From the results of fractionation of fermented black soybean broth, an unknown compound, FBE5-A, was isolated, and DPPH radical scavenging test showed that it had strong antioxidant activity (Table 3), which is higher than vitamin E and similar to vitamin C. FBE5-A is not one of the twelve major isoflavones determined by HPLC analysis (data not shown) and could be a new derivative of polyphenols produced during cultivation. Since oxygen- -free radicals and other reactive oxygen molecules can cause deterioration of cell components, such as membrane proteins, enzymes, nucleic acid, and lipids (29), it is worthwhile to further identify FBE5-A and evaluate its antioxidant activity.

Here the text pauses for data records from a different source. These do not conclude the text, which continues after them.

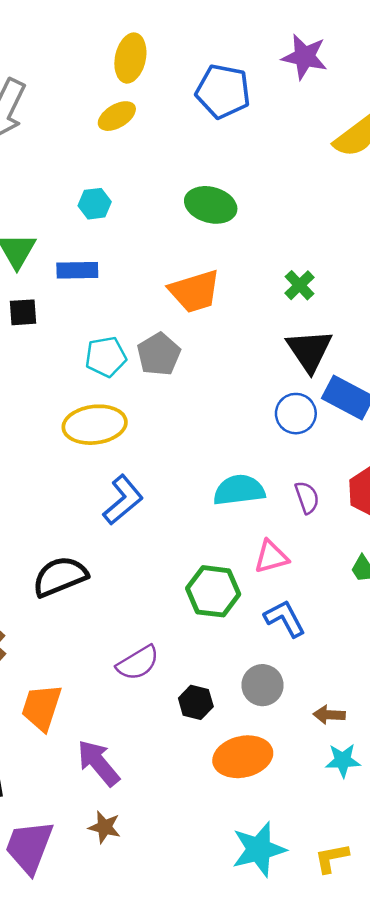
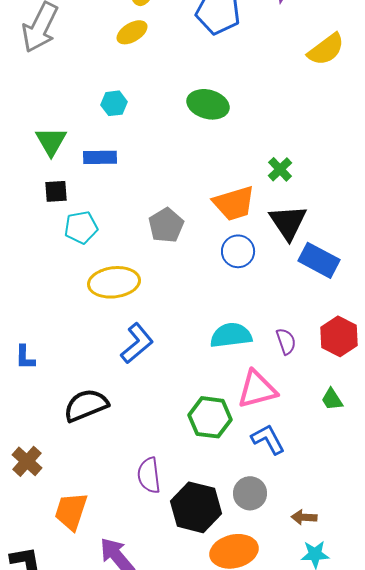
orange trapezoid: (195, 291) -> (234, 203), moved
cyan pentagon: (106, 357) -> (81, 227), moved
blue circle: (296, 414) -> (238, 251), moved
pink triangle: (271, 557) -> (257, 389), size x1.4
purple semicircle: (138, 663) -> (149, 475), turned 114
black hexagon: (196, 702) -> (196, 507), size x1.8

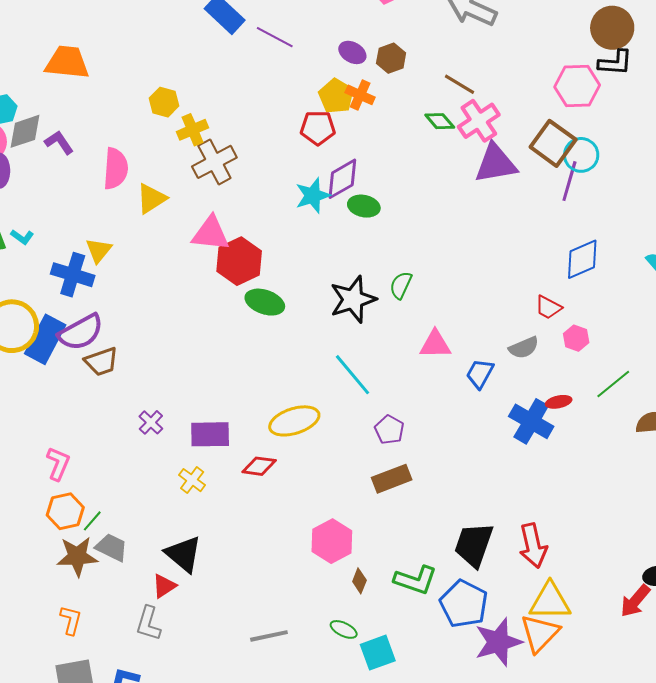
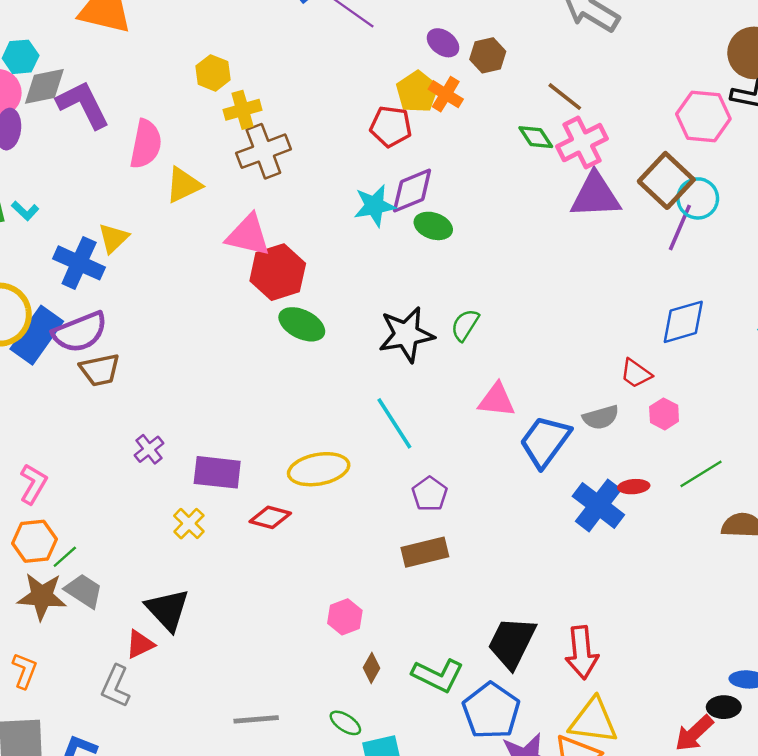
purple L-shape: (59, 142) -> (83, 105), size x1.6
blue trapezoid: (480, 374) -> (545, 441), size x1.5
pink hexagon: (332, 541) -> (345, 617), size x0.7

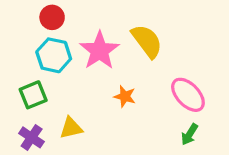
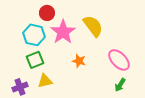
red circle: (52, 17) -> (47, 13), moved
green square: (33, 95) -> (35, 60), moved
purple cross: (32, 137) -> (20, 87), turned 35

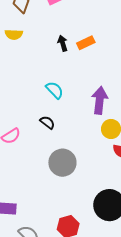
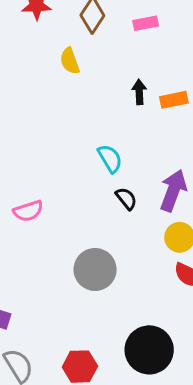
yellow semicircle: (14, 34) -> (70, 61), turned 54
black semicircle: (47, 122) -> (126, 199), moved

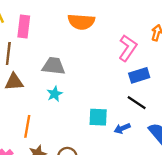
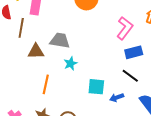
brown triangle: (14, 82) -> (36, 51), moved
cyan star: (55, 94) -> (71, 63), moved
orange line: (27, 126) -> (46, 84), moved

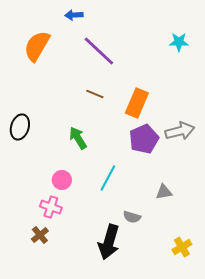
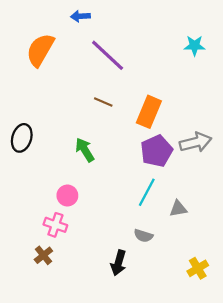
cyan line: (108, 178) -> (147, 192), moved
black arrow: (109, 242) -> (118, 263), size x0.7

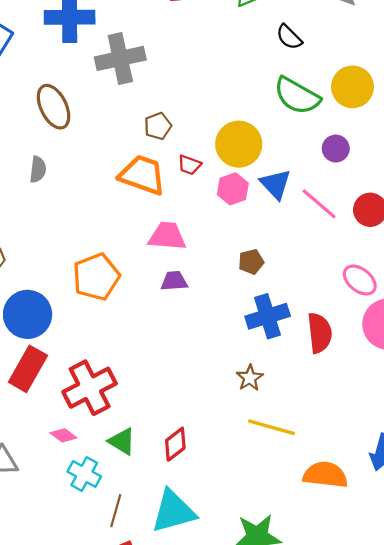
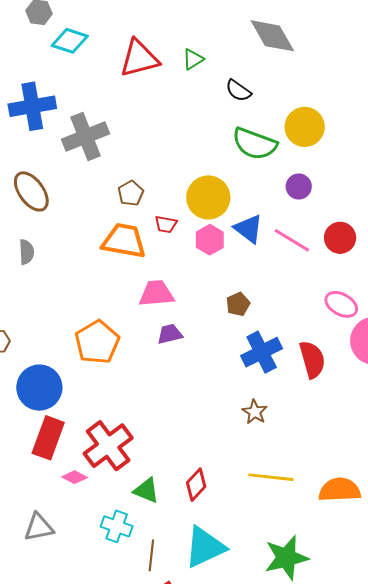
yellow line: (272, 427) -> (271, 477), moved
pink diamond: (63, 435) -> (75, 477), moved

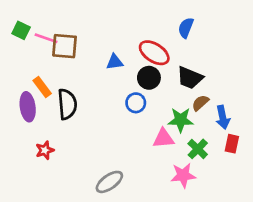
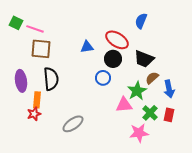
brown square: (65, 46) -> (41, 49), moved
orange rectangle: (42, 87) -> (37, 100), moved, turned 42
green star: (181, 120) -> (137, 91), turned -30
red rectangle: (232, 144) -> (169, 115), moved
gray ellipse: (109, 182) -> (73, 124), moved

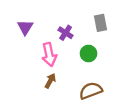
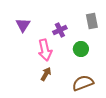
purple cross: (66, 33) -> (60, 30), turned 32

Hung et al. (8) reported that fermented black soybeans exhibited antimutagenic effect towards 4-NQO and B[a]P, which are carcinogenic compounds produced by Salmonella typhimurium. Black soybean was also reported to effectively reduce the incidence of DNA damage caused by cyclophosphamide (14). Instead of prevention, an efficient formula for cancer therapy is also crucial. Fermented black soybean by R. oligosporous exhibited selective cytotoxicity towards human hepatocellular carcinoma cell, Hep 3B, and did not affect normal human lung fibroblast cells (MRC-5). The relatively high cytotoxic activity observed in the fermented black soybean extracts is generally associated with the higher content of total phenolic compounds, anthocyanin and isoflavone aglycones (1). However, it could also be the result of the formation of other antimutagenic metabolites during cultivation (30) and could vary under different fermentation conditions. The main difference between Hep 3B and other strains is the presence of hepatitis B virus (31), which may cause the malfunction of the tumour suppressor gene, p53. The addition of FBE may restore the action of p53 and trigger apoptosis to remove the infected cells. However, the exact mechanism of cell death is worth investigating further.

Conclusion

It was found in this study that fermented black soybean milk showed antioxidant activity, which does not correspond to either total polyphenol or isoflavone content. Further fractionation of the extract demonstrated that an unknown compound, FBE5-A, was isolated and it exhibited strong DPPH radical scavenging effect, which makes it an antioxidant candidate. The cell viability test also suggested that fermented black soybean milk possessed selective cytotoxicity towards carcinoma cells but not towards healthy ones. Further study on the identification of FBE5-A is needed. The mechanism of cell death triggered by FBE is another issue for cancer therapy studies.

Acknowledgements

This research was financially supported by the National Science Council, Taiwan, ROC (NSC 92-2321-B- 002-012). The authors thank Dr Yi-Ling Chiang at the Institute of Biochemistry and Molecular Biology of National Taiwan University for useful discussion of cell culture experiments.